The Dangers of Distracted Parenting
Child-development experts have different names for the dyadic signaling system between adult and child, which builds the basic architecture of the brain. Jack P. Shonkoff, a pediatrician and the director of Harvard’s Center on the Developing Child, calls it the “serve and return” style of communication; the psychologists Kathy Hirsh-Pasek and Roberta Michnick Golinkoff describe a “conversational duet.” The vocal patterns parents everywhere tend to adopt during exchanges with infants and toddlers are marked by a higher-pitched tone, simplified grammar, and engaged, exaggerated enthusiasm. Though this talk is cloying to adult observers, babies can’t get enough of it. Not only that: One study showed that infants exposed to this interactive, emotionally responsive speech style at 11 months and 14 months knew twice as many words at age 2 as ones who weren’t exposed to it.

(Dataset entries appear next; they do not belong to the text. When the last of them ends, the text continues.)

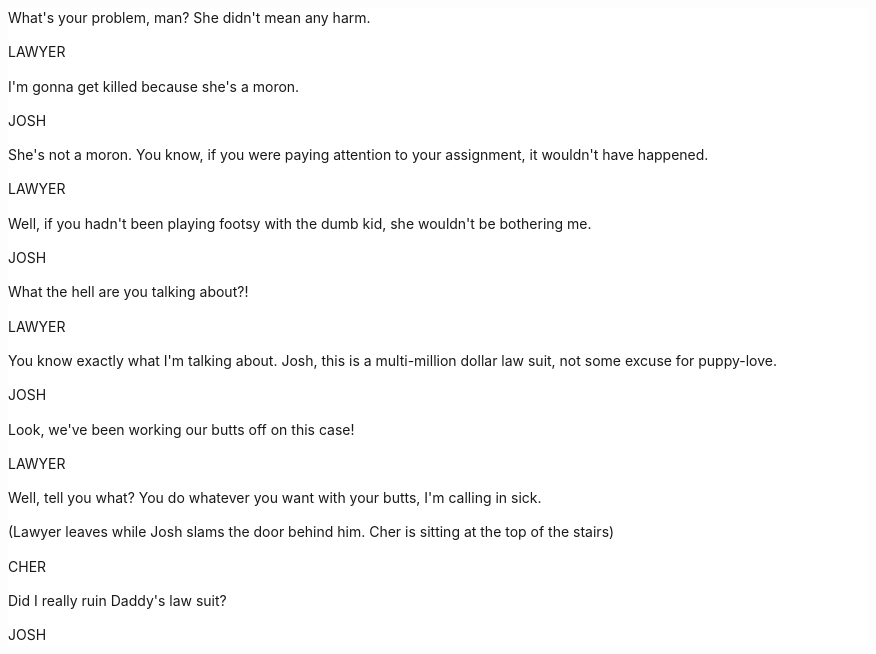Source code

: 
What's your problem, man? She
didn't mean any harm.


LAWYER


I'm gonna get killed because
she's a moron.


JOSH


She's not a moron. You know,
if you were paying attention to your assignment, it wouldn't have happened.


LAWYER


Well, if you hadn't been playing
footsy with the dumb kid, she wouldn't be bothering me.


JOSH


What the hell are you talking
about?!


LAWYER


You know exactly what I'm talking
about. Josh, this is a multi-million dollar law suit, not some excuse for
puppy-love.


JOSH


Look, we've been working our
butts off on this case!


LAWYER


Well, tell you what? You do
whatever you want with your butts, I'm calling in sick.


(Lawyer leaves while Josh slams
the door behind him. Cher is sitting at the top of the stairs)

CHER


Did I really ruin Daddy's law
suit?


JOSH

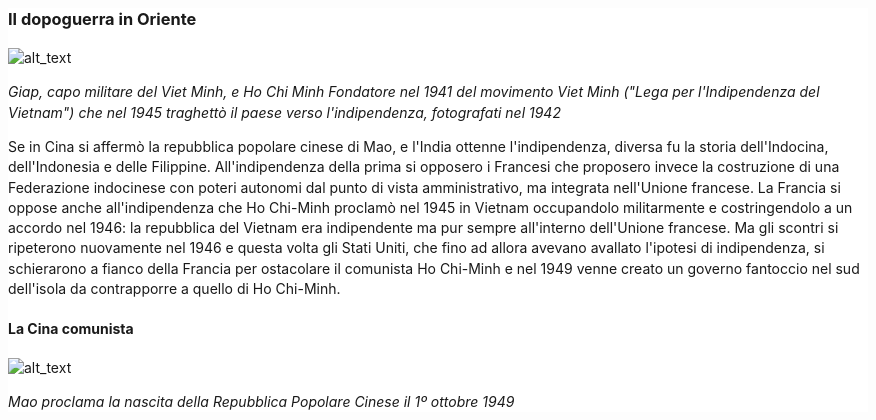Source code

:
### Il dopoguerra in Oriente 


![alt_text](https://upload.wikimedia.org/wikipedia/commons/thumb/6/6e/Giap-Ho.jpg/487px-Giap-Ho.jpg)


_Giap, capo militare del Viet Minh, e Ho Chi Minh Fondatore nel 1941 del movimento Viet Minh ("Lega per l'Indipendenza del Vietnam") che nel 1945 traghettò il paese verso l'indipendenza, fotografati nel 1942_

Se in Cina si affermò la repubblica popolare cinese di Mao, e l'India ottenne l'indipendenza, diversa fu la storia dell'Indocina, dell'Indonesia e delle Filippine. All'indipendenza della prima si opposero i Francesi che proposero invece la costruzione di una Federazione indocinese con poteri autonomi dal punto di vista amministrativo, ma integrata nell'Unione francese. La Francia si oppose anche all'indipendenza che Ho Chi-Minh proclamò nel 1945 in Vietnam occupandolo militarmente e costringendolo a un accordo nel 1946: la repubblica del Vietnam era indipendente ma pur sempre all'interno dell'Unione francese. Ma gli scontri si ripeterono nuovamente nel 1946 e questa volta gli Stati Uniti, che fino ad allora avevano avallato l'ipotesi di indipendenza, si schierarono a fianco della Francia per ostacolare il comunista Ho Chi-Minh e nel 1949 venne creato un governo fantoccio nel sud dell'isola da contrapporre a quello di Ho Chi-Minh.


#### La Cina comunista 


![alt_text](https://upload.wikimedia.org/wikipedia/commons/f/f2/Mao_proclaiming_the_establishment_of_the_PRC_in_1949.jpg)


_Mao proclama la nascita della Repubblica Popolare Cinese il 1º ottobre 1949_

Child development is relational, which is why, in one experiment, nine-month-old babies who received a few hours of Mandarin instruction from a live human could isolate specific phonetic elements in the language while another group of babies who received the exact same instruction via video could not. According to Hirsh-Pasek, a professor at Temple University and a senior fellow at the Brookings Institution, more and more studies are confirming the importance of conversation. “Language is the single best predictor of school achievement,” she told me, “and the key to strong language skills are those back-and-forth fluent conversations between young children and adults.”It has never been easy to balance adults’ and children’s needs, much less their desires, and it’s naive to imagine that children could ever be the unwavering center of parental attention. Parents have always left kids to entertain themselves at times—“messing about in boats,” in a memorable phrase from The Wind in the Willows, or just lounging aimlessly in playpens. In some respects, 21st-century children’s screen time is not very different from the mother’s helpers every generation of adults has relied on to keep children occupied. When parents lack playpens, real or proverbial, mayhem is rarely far behind. Caroline Fraser’s recent biography of Laura Ingalls Wilder, the author of Little House on the Prairie, describes the exceptionally ad hoc parenting style of 19th-century frontier parents, who stashed babies on the open doors of ovens for warmth and otherwise left them vulnerable to “all manner of accidents as their mothers tried to cope with competing responsibilities.” Wilder herself recounted a variety of near-calamities with her young daughter, Rose; at one point she looked up from her chores to see a pair of riding ponies leaping over the toddler’s head.